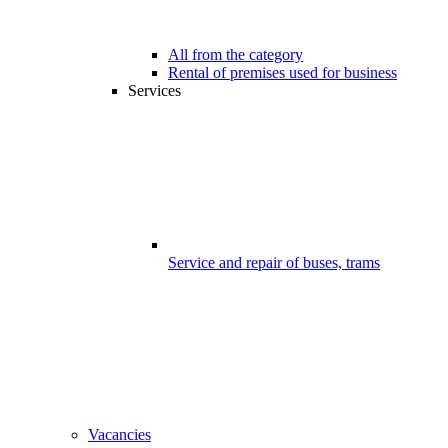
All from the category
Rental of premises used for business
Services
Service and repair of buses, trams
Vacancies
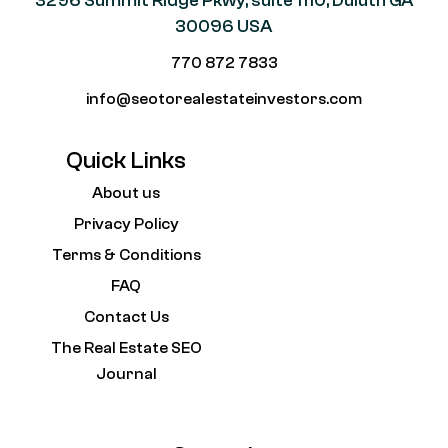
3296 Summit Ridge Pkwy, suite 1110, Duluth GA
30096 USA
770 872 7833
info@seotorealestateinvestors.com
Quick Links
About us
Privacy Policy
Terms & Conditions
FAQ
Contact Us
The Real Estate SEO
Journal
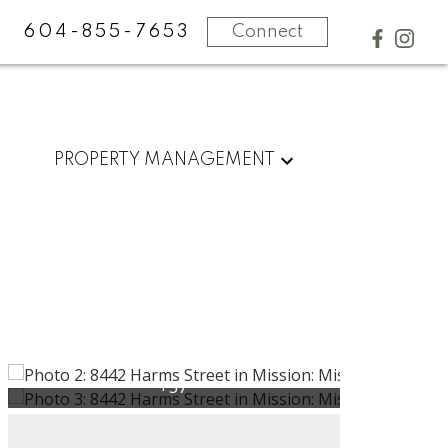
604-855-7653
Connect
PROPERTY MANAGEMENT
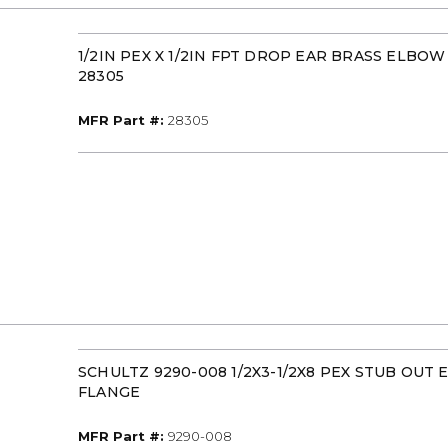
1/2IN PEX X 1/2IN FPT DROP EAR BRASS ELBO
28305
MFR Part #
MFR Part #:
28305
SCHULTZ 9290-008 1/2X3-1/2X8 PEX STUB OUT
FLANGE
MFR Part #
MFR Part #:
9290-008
━━━━━━━━━━━━━━━━━━━━━━━━━━━━━━
Your answer is an exact copy of the records above, stripped of pictures.

All from the category
Rental of premises used for business
Services
Service and repair of buses, trams
Vacancies
3296 Summit Ridge Pkwy, suite 1110, Duluth GA
30096 USA
770 872 7833
info@seotorealestateinvestors.com
Quick Links
About us
Privacy Policy
Terms & Conditions
FAQ
Contact Us
The Real Estate SEO
Journal
604-855-7653
Connect
PROPERTY MANAGEMENT
1/2IN PEX X 1/2IN FPT DROP EAR BRASS ELBO
28305
MFR Part #
MFR Part #:
28305
SCHULTZ 9290-008 1/2X3-1/2X8 PEX STUB OUT
FLANGE
MFR Part #
MFR Part #:
9290-008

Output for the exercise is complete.